GENETIC CHARACTERIZATION OF INTERLEUKINS IN LAGOMORPHS

STUDENT SEMINAR IN BIODIVERSITY AND EVOLUTION
Interleukins (ILs) are part of the immune system being involved in several biological activities. We performed evolutionary analyses under ML frameworks and detect signatures of positive selection in 28 ILs, which may be explained by the multitude of biological processes in which ILs are enrolled. However more studies (mutagenic and crystallographic) should be performed in order to better understand these variations. Furthermore, in Oryctolagus cuniculus IL1α, IL1β, IL2, IL4, IL6, IL8, IL10, IL12A, IL12B, IL15 IL17 and IL18 have been associated with inflammatory processes and in the immune response against rabbit hemorrhagic disease virus and myxoma virus infections.

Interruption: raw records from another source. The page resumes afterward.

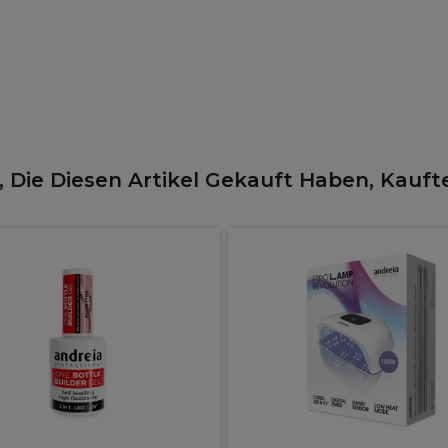
 Die Diesen Artikel Gekauft Haben, Kauft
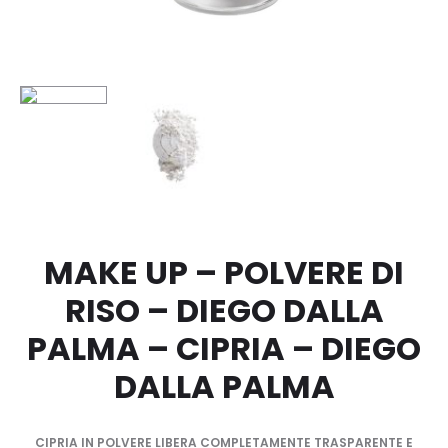
–
PALMA
DIEGO
DALLA
PALMA
MAKE UP – POLVERE DI
RISO – DIEGO DALLA
PALMA – CIPRIA – DIEGO
DALLA PALMA
CIPRIA IN POLVERE LIBERA COMPLETAMENTE TRASPARENTE E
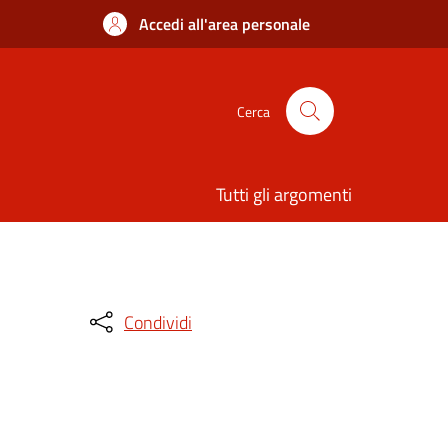
Accedi all'area personale
Cerca
Tutti gli argomenti
Condividi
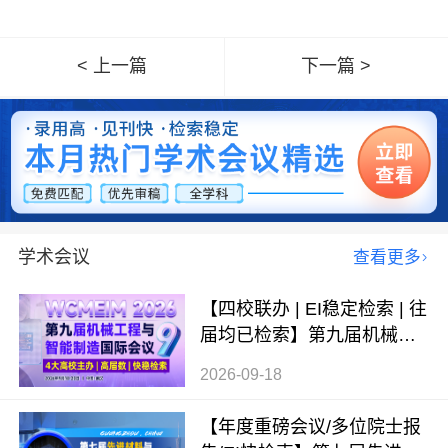
< 上一篇
下一篇 >
学术会议
查看更多
【四校联办 | EI稳定检索 | 往
届均已检索】第九届机械工
程与智能制造国际会议（WC
2026-09-18
MEIM 2026）
【年度重磅会议/多位院士报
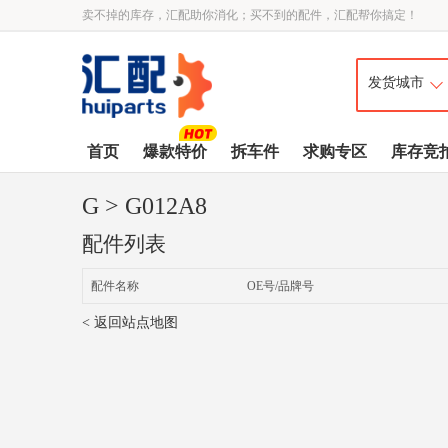
卖不掉的库存，汇配助你消化；买不到的配件，汇配帮你搞定！
首页
爆款特价
拆车件
求购专区
库存竞
G
> G012A8
配件列表
配件名称
OE号/品牌号
< 返回站点地图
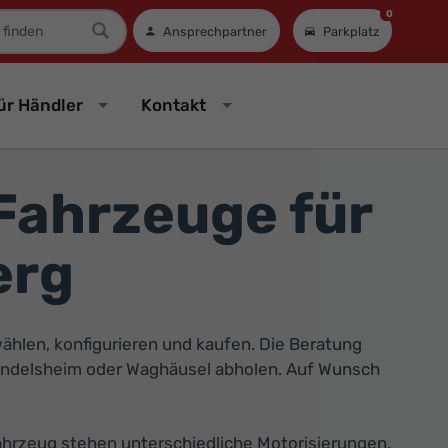
0
mer
Ansprechpartner
Parkplatz
ür Händler
Kontakt
ahrzeuge für
erg
len, konfigurieren und kaufen. Die Beratung
 Gundelsheim oder Waghäusel abholen. Auf Wunsch
hrzeug stehen unterschiedliche Motorisierungen,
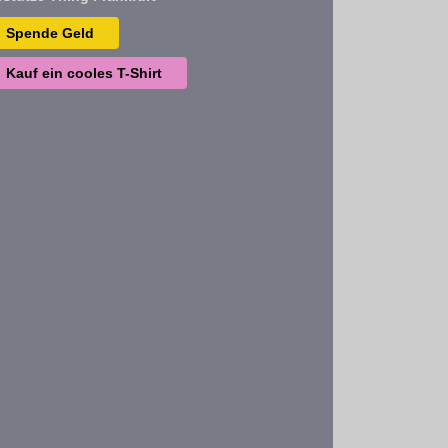
Spende Geld
Kauf ein cooles T-Shirt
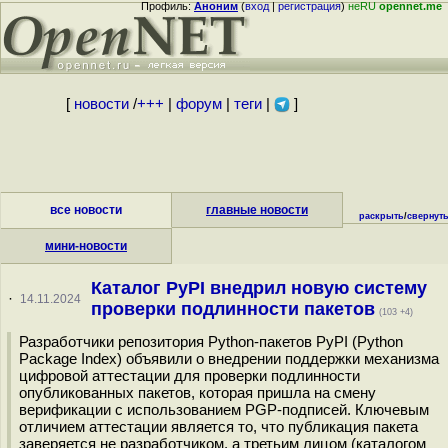
Профиль:
Аноним
(
вход
|
регистрация
)
неRU
opennet.me
[
новости
/
+++
|
форум
|
теги
|
]
все новости
главные новости
раскрыть
/
свернут
мини-новости
Каталог PyPI внедрил новую систему
·
14.11.2024
проверки подлинности пакетов
(103 +4)
Разработчики репозитория Python-пакетов PyPI (Python
Package Index) объявили о внедрении поддержки механизма
цифровой аттестации для проверки подлинности
опубликованных пакетов, которая пришла на смену
верификации с использованием PGP-подписей. Ключевым
отличием аттестации является то, что публикация пакета
заверяется не разработчиком, а третьим лицом (каталогом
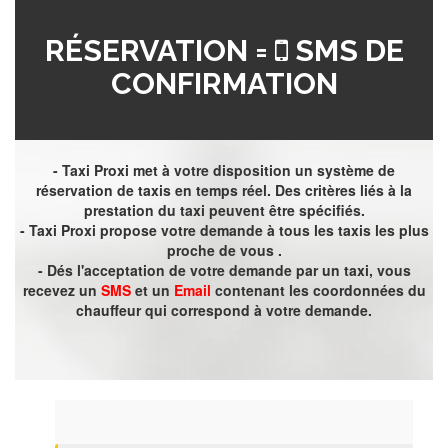
RÉSERVATION =
SMS DE
CONFIRMATION
- Taxi Proxi met à votre disposition un système de
réservation de taxis en temps réel. Des critères liés à la
prestation du taxi peuvent être spécifiés.
- Taxi Proxi propose votre demande à tous les taxis les plus
proche de vous .
- Dés l'acceptation de votre demande par un taxi, vous
recevez un
SMS
et un
Email
contenant les coordonnées du
chauffeur qui correspond à votre demande.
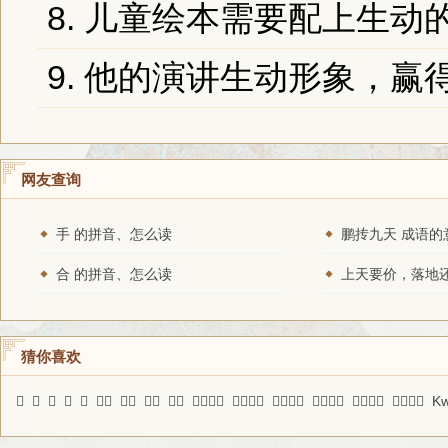
8. 儿童绘本需要配上生动
9. 他的演讲生动形象，赢
网友查询
手 的拼音、怎么读
鹏抟九天 成语的
合 的拼音、怎么读
猜你喜欢
𦥶
亷
炇
笨
葚
畏恶
玩完
已来
石言
先见之明
白首一节
目不给赏
墨绖从戎
安份守己
眼福不浅
Kw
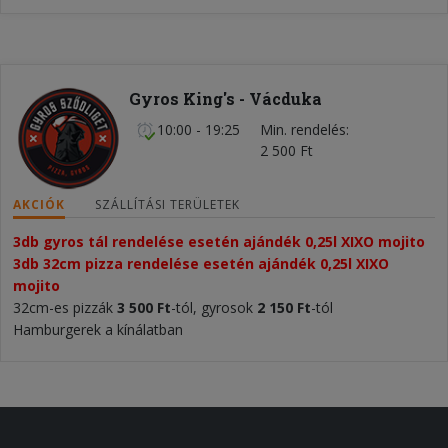
Gyros King's - Vácduka
10:00 - 19:25
Min. rendelés
2 500 Ft
AKCIÓK
SZÁLLÍTÁSI TERÜLETEK
3db gyros tál rendelése esetén ajándék 0,25l XIXO mojito
3db 32cm pizza rendelése esetén ajándék 0,25l XIXO
mojito
32cm-es pizzák
3 500 Ft
-tól, gyrosok
2 150 Ft
-tól
Hamburgerek a kínálatban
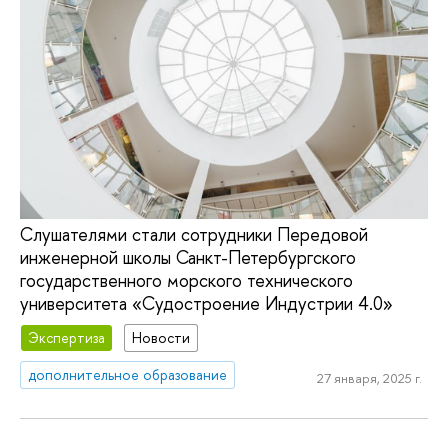
Слушателями стали сотрудники Передовой
инженерной школы Санкт-Петербургского
государственного морского технического
университета «Судостроение Индустрии 4.0»
Экспертиза
Новости
дополнительное образование
27 января, 2025 г.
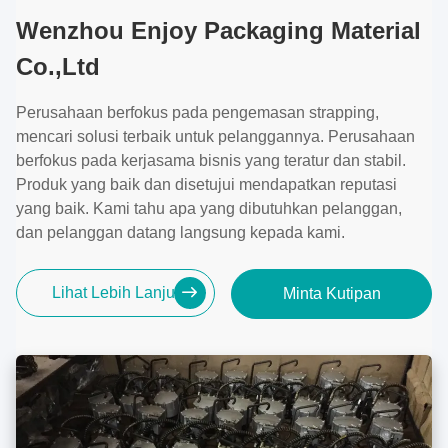
Wenzhou Enjoy Packaging Material
Co.,Ltd
Perusahaan berfokus pada pengemasan strapping,
mencari solusi terbaik untuk pelanggannya. Perusahaan
berfokus pada kerjasama bisnis yang teratur dan stabil.
Produk yang baik dan disetujui mendapatkan reputasi
yang baik. Kami tahu apa yang dibutuhkan pelanggan,
dan pelanggan datang langsung kepada kami.
Lihat Lebih Lanjut
Minta Kutipan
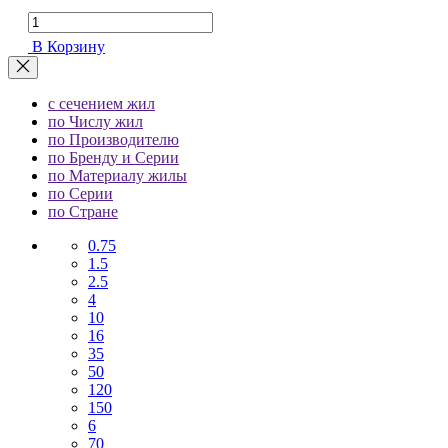
В Корзину
с сечением жил
по Числу жил
по Производителю
по Бренду и Серии
по Материалу жилы
по Серии
по Стране
0.75
1.5
2.5
4
10
16
35
50
120
150
6
70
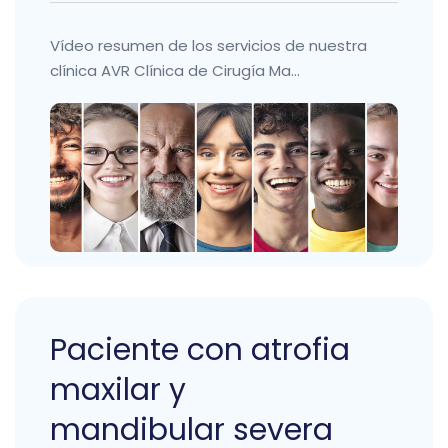
Vídeo resumen de los servicios de nuestra
clínica AVR Clínica de Cirugía Ma...
Paciente con atrofia
maxilar y
mandibular severa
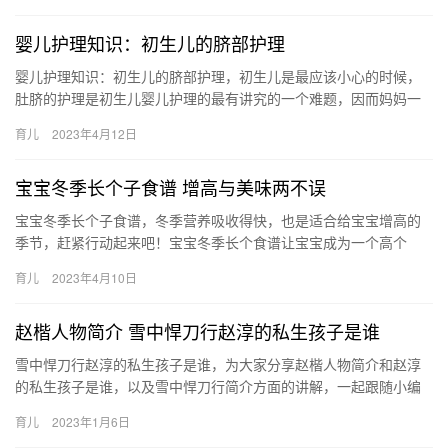
婴儿护理知识：初生儿的脐部护理
婴儿护理知识：初生儿的脐部护理，初生儿是最应该小心的时候，
肚脐的护理是初生儿婴儿护理的最有讲究的一个难题，因而妈妈一
定要知道初生儿的脐部怎么护理才是正确的。 婴儿护理知识：初生
育儿
2023年4月12日
儿的…
宝宝冬季长个子食谱 增高与美味两不误
宝宝冬季长个子食谱，冬季营养吸收得快，也是适合给宝宝增高的
季节，赶紧行动起来吧！宝宝冬季长个食谱让宝宝成为一个高个
子。 宝宝冬季长个子食谱推荐花菜蒸肉丸 原料：西兰花，五花 宝宝
育儿
2023年4月10日
冬…
赵楷人物简介 雪中悍刀行赵淳的私生孩子是谁
雪中悍刀行赵淳的私生孩子是谁，为大家分享赵楷人物简介和赵淳
的私生孩子是谁，以及雪中悍刀行简介方面的讲解，一起跟随小编
看看吧！ 雪中悍刀行中，赵淳是离阳赵氏的第二代君主，他看似明
育儿
2023年1月6日
主，…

The characterization of these ILs in lagomorphs reveal that they are well conserved, including genomic organization, the location of the cysteine residues and the presence of N-glycosylation sites being the most differences observed between leporids and American pika. In IL6 we confirmed the presence of the mutated stop codon in European rabbit that leads to an extension of the protein with four extra cysteines. We also found that the typical stop codon is present in S. bachmani, L. europaeus, Bunolagus, Brachylagus and Ochotona. In Pentalagus we detected a deletion of the stop codon causing an extension of IL-6 for 17 extra residues. Our results indicate that the IL-6 extension in those species occurred by two independent events: one occurred between 2 and 8 million years ago in the ancestral of the Oryctolagus subspecies, and the other occurred in a Pentalagus ancestral at a maximum of 9 million years ago. For all these ILs, sequences of human and European rabbit are more closely related than between human and mouse or European rabbit and mouse.
Fabiana Neves is currently a fourth year PhD student at CIBIO-InBIO/University of Porto, supervised by Pedro José Esteves. She is graduated on biomedical laboratory sciences by the School of Health Technologies of Polytechnic Institute of Porto and has a MSc on Microbiology in University of Aveiro with MSc thesis about cyanobacteria dynamics.